--- START OF EXTRACT TO READ ---

14

I have a solution consisting of a number of C# projects. It was written in C# to get it operational quickly. Garbage collections are starting to become an issue—we are seeing some 100 ms delays that we'd like to avoid.

One thought was to re-write it in C++, project by project. But if you combine C# with unmanaged C++, will the threads in the C++ projects also be frozen by garbage collections?

UPDATE

Thanks for your replies. This is, in fact, an app where 100 ms might be significant. It was probably a poor decision to build it in C#, but it was essential that it be up and running quickly at the time.

Right now, we're using Windows' Multimedia Timers to fire an event every 5 ms. We do see some 100+ ms gaps, and we've confirmed by checking the GC counters that these always occur during a collection. Optimization is on; built in Release mode.

7
  • 1
    The .Net garbage collection should cause major problems. You're probably doing something wrong; can you give us more detail? Commented Mar 2, 2010 at 3:06
  • 2
    @SLaks: I believe you meant that it should not cause problems. ;) Commented Mar 2, 2010 at 3:12
  • @SLaks: "collection should cause"...do you mean "collection should NOT cause"? Commented Mar 2, 2010 at 3:12
  • 1
    I agree with SLaks. You need to start looking into optimization and not re-engineering in C++. Commented Mar 2, 2010 at 3:21
  • 4
    Those who say "garbage collection shouldn't be an issue" are generally coming from the perspective of 100ms not being an issue. The fact is that in certain cases where dependable minimal latency is required--such as in real-time trading (my job)--garbage collection is an issue because it introduces an element of unpredictability into execution times that may need to be exact. @Michael: Have you looked into resource pooling? It can be a very effective weapon against garbage collection. Commented Mar 2, 2010 at 18:05

7 Answers 7

6

I work as a .NET developer at a trading firm where, like you, we care about 100 ms delays. Garbage collection can indeed become a significant issue when dependable minimal latency is required.

That said, I don't think migrating to C++ is going to be a smart move, mainly due to how time consuming it would be. Garbage collection occurs after a certain amount of memory has been allocated on the heap over time. You can substantially mitigate this issue by minimizing the amount of heap allocation your code creates.

--- END OF EXTRACT TO READ ---

TASK 1 | Transcribe the stretch of the garbage collection thread from "Thanks for your" through "in Release mode.".
TASK 2 | Render this sentence from the garbage collection thread in Spanish: "Garbage collection occurs after a certain amount of memory has been allocated on the heap over time."
TASK 3 | Resume the thread about C# garbage collection delays, picking up after its final sentence.
The lines after this garbage collection thread are separate material.

--- START OF DATASET CONTENT ---

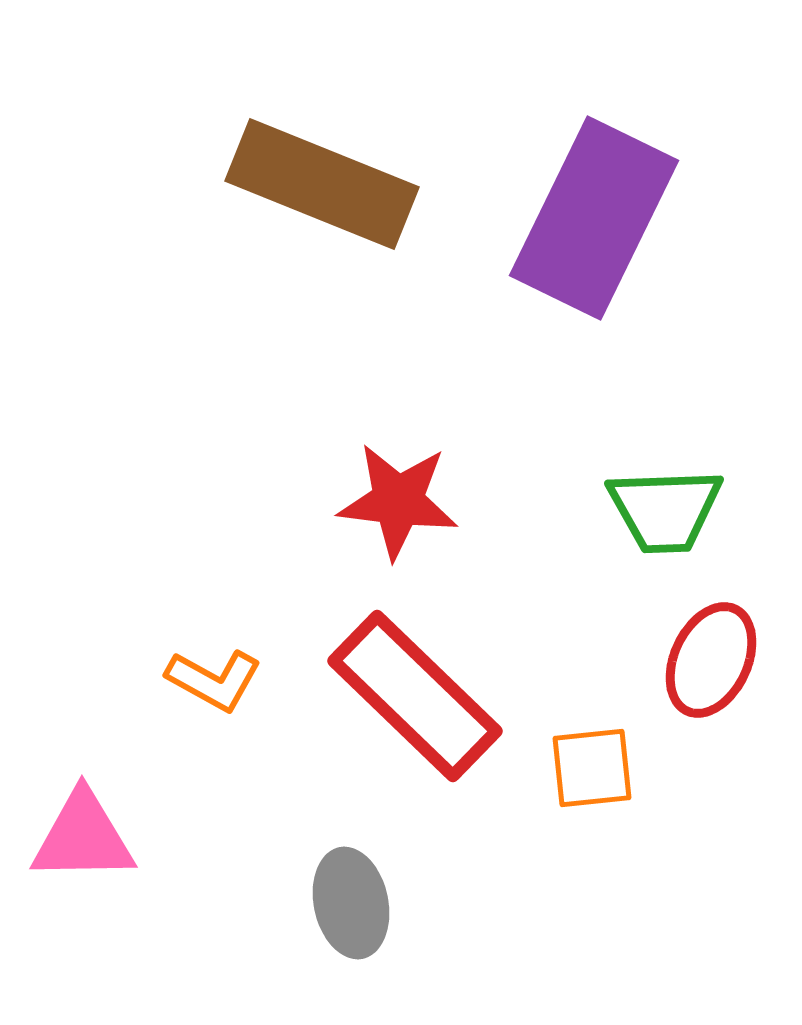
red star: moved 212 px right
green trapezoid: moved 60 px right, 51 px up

--- END OF DATASET CONTENT ---

WRITTEN ANSWER 1 |
Thanks for your replies. This is, in fact, an app where 100 ms might be significant. It was probably a poor decision to build it in C#, but it was essential that it be up and running quickly at the time.

Right now, we're using Windows' Multimedia Timers to fire an event every 5 ms. We do see some 100+ ms gaps, and we've confirmed by checking the GC counters that these always occur during a collection. Optimization is on; built in Release mode.

WRITTEN ANSWER 2 | La recolección de basura se produce después de que se haya asignado cierta cantidad de memoria en el montón a lo largo del tiempo.

WRITTEN ANSWER 3 |
I'd recommend trying to spot methods in your application that are responsible for significant amounts of allocation. Anywhere objects are constructed is going to be a candidate for modification. A classic approach to fighting garbage collection is utilizing resource pools: instead of creating a new object every time a method is called, maintain a pool of already-constructed objects, borrowing from the pool on every method call and returning the object to the pool once the method has completed.

Another no-brainer involves hunting down any ArrayList, HashTable, or similar non-generic collections in your code that box/unbox value types, leading to totally unnecessary heap allocation. Replace these with List<T>, Dictionary<TKey, TValue>, and so on wherever possible (here I am specifically referring to collections of value types such as int, double, long, etc.). Likewise, look out for any methods you may be calling which box value type arguments (or return boxed value types).

These are just a couple of relatively small steps you can take to reducing your garbage collection count, but they can make a big difference. With enough effort it can even be possible to completely (or at least nearly) eliminate all generation 2 garbage collections during the continuous operations phase (everything except for startup and shutdown) of your application. And I think you'll find that generation 2 collections are the real heavy-hitters.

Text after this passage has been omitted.